Norby did not hold back when describing the experience of trying to recover the account. He called Meta’s support historically poor and said that repeated social engineering attempts over the past year had made the situation even harder to resolve.
More importantly, his public appeal for an Instagram executive contact exposes a structural problem that many large organizations face. Even verified, high-profile accounts with significant followings often have no clear escalation path when a breach happens. Instead, they get stuck in a support process that is slow, opaque, and often inaccessible without inside connections.
For a blockchain ecosystem that manages billions in on-chain activity, relying on a social platform’s support queue for critical communications infrastructure creates a real vulnerability. In fact, one compromised account can spread scam links, fake token launches, or malicious airdrop announcements to an entire follower base within minutes.
This incident does not stand alone. Over the past year, Solana-adjacent accounts have repeatedly appeared at the center of social media compromise stories.
For example, in 2025, hackers breached the Instagram account of rap group Migos and used it to dox Solana co-founder Raj Gokal. They posted his passport, home address, and personal details before demanding a Bitcoin ransom, according to CryptoSlate. Gokal refused to pay, and blockchain analyst ZachXBT linked the attack to a failed extortion attempt.
At the same time, throughout 2025, a wave of celebrity Instagram accounts was hijacked to promote fraudulent Solana-based meme coins. Attackers reportedly used accounts belonging to Adele, Future, Michael Jackson’s estate, UFC, and FC Barcelona to hype pump-and-dump schemes. They profited millions before the coins crashed, leaving retail investors with significant losses.
Now, the compromise of the Solana Foundation’s own account adds a new layer to that pattern. This time, Solana is not just tangentially connected to the victim. Instead, Solana itself is the target. As a result, the Solana Instagram hack directly threatens the Foundation’s ability to communicate with its community.

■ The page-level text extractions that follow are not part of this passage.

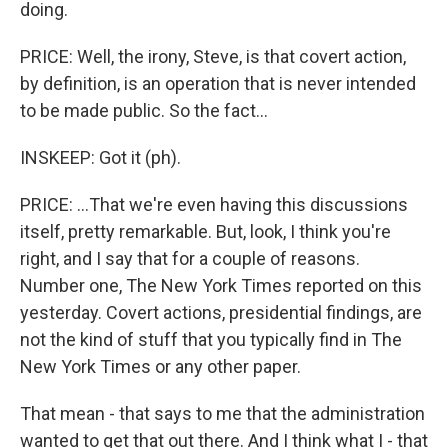
doing.
PRICE: Well, the irony, Steve, is that covert action,
by definition, is an operation that is never intended
to be made public. So the fact...
INSKEEP: Got it (ph).
PRICE: ...That we're even having this discussions
itself, pretty remarkable. But, look, I think you're
right, and I say that for a couple of reasons.
Number one, The New York Times reported on this
yesterday. Covert actions, presidential findings, are
not the kind of stuff that you typically find in The
New York Times or any other paper.
That mean - that says to me that the administration
wanted to get that out there. And I think what I - that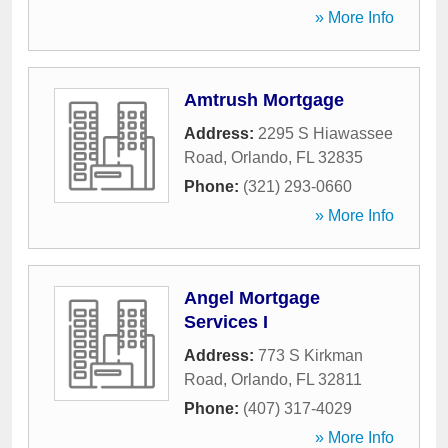
» More Info
Amtrush Mortgage
Address:
2295 S Hiawassee
Road
,
Orlando
,
FL
32835
Phone:
(321) 293-0660
» More Info
Angel Mortgage
Services I
Address:
773 S Kirkman
Road
,
Orlando
,
FL
32811
Phone:
(407) 317-4029
» More Info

Social engineering attacks on social media work especially well in crypto because followers are primed to act quickly. Token launches, airdrops, and liquidity events move fast. So when a compromised account posts a fake meme coin contract address or phishing link, followers can lose funds within minutes, often before anyone confirms the breach.
At the same time, attackers have learned that targeting the platform’s support staff directly, rather than the account holder, offers a path of least resistance. Because Meta’s infrastructure handles support for billions of accounts, it cannot maintain rigorous identity verification at every interaction. Consequently, a single corrupt or manipulated support agent can unlock access to any account on the platform.

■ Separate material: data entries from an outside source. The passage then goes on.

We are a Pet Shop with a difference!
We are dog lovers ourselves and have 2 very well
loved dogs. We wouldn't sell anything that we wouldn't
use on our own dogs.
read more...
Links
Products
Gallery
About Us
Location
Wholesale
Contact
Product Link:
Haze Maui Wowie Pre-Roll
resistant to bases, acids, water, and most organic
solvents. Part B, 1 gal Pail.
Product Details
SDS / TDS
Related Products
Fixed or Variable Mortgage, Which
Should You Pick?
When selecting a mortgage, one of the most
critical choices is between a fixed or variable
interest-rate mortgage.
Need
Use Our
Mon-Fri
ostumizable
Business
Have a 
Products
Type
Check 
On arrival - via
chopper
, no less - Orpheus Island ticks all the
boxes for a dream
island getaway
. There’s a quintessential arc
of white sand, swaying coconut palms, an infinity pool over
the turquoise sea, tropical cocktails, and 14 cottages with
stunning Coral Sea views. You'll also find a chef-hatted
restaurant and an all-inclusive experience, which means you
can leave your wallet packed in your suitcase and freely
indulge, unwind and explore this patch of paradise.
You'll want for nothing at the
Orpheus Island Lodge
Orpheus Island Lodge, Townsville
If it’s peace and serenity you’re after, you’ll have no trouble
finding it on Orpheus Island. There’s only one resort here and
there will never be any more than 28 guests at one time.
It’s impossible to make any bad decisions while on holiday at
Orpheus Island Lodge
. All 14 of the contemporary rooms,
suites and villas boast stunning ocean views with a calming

The pattern Norby described, namely constant social engineering attempts over months, suggests that attackers viewed the Solana Foundation account as a known, high-value target and kept pressing until one method succeeded.
The Solana Foundation’s official presence on X at @solana and the Solana Foundation website remain the recommended sources for any legitimate updates or announcements.
Ultimately, the broader lesson is clear. Social media accounts, including verified ones controlled by major foundations, can be compromised through channels entirely outside the organization’s control.